A new enterprise approach
One interesting strategy could provide an evolutionary steppingstone in the interim: using Web services. Championed primarily by Xiotech, the idea is to use the Web-services APIs and standards available from such organizations as the World Wide Web Consortium (W3C) as the communications link between applications and storage.
"The W3C has a nifty, simple model for how you talk between applications and devices. It includes whole sets of standards that relate to how you provision resources in your infrastructure, back to the application," says Jon Toigo, CEO of analyst firm Toigo Partners International. "All the major application providers are Web-services enabled in that they ask the infrastructure for services. But nobody on the storage hardware side is talking back to them."
Nobody, that is, except Xiotech.
Xiotech's new Intelligent Storage Element (ISE) is the first storage ware to talk back, although other vendors quickly are readying similar technology, Toigo says. ISE, based on technology Xiotech acquired with Seagate Technology, is a commodity building-block of storage, supporting as many as 40 disk drives plus processing power and cache that can be added to any storage infrastructure as needed. Xiotech claims ISE can support anything from high-performance transactional processing needs to scale-out Web 2.0 applications. (Compare Storage Arrays.)

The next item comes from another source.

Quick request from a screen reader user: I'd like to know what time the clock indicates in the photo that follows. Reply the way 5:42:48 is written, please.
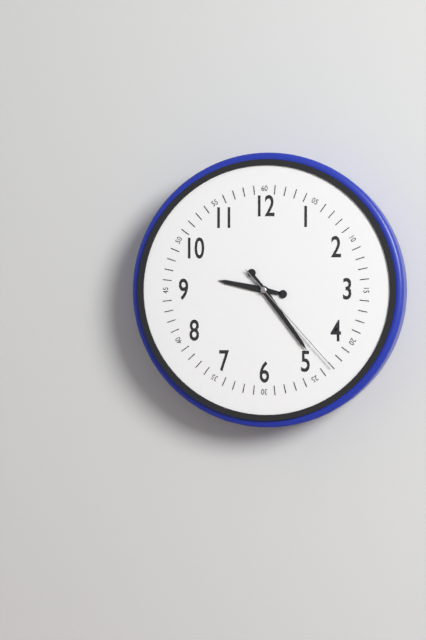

All storage vendors should work to Web-services-enable their hardware and software so they can communicate directly with applications, Xiotech's Powell says. This would preclude vendor lock-in and let enterprises build storage environments using best-in-breed tools instead of sticking with the all-in-one-array approach. "They'd be able to add more storage, services or management, without having to add everything monolithically to a SAN," Powell says.
Eventually Web services support will have virtualized storage environments realizing even greater efficiencies, to the point where applications themselves provision and de-provision storage. "Today, when we provision storage, we have to guess, and typically, we either over- or underprovision," Powell says. "And then, when the user is no longer using it, we seldom go back and reclaim the storage. But the application knows exactly what it needs, and when it needs it. Via Web services, it can request what it needs on the fly, and as long as its request is within the parameters and policies we set up initially, it gets it."
Web services already have proved an efficient storage tack at ISE user Raytown Quality Schools in Missouri, says Justin Watermann, technology coordinator for the school system. The system went with Xiotech shortly after it moved to a new data center and created an all-virtual server infrastructure. A big plus has been Xiotech's Virtual View software, which uses Web services to communicate with VMware's VirtualCenter management console for its ESX servers, Watermann says. He can manage his virtualized server and storage infrastructure from a single console.
"When you create a new data store, Virtual View shows you what port and LUN [logical unit number] is available to all of your ESX hosts in that cluster," Watermann says. "And when you provision it, it uses Web services to communicate with VirtualCenter, and says, 'OK, this is the data store for these ESX hosts.' And you automatically have the data store there and available to use. You don't even have to refresh or restore."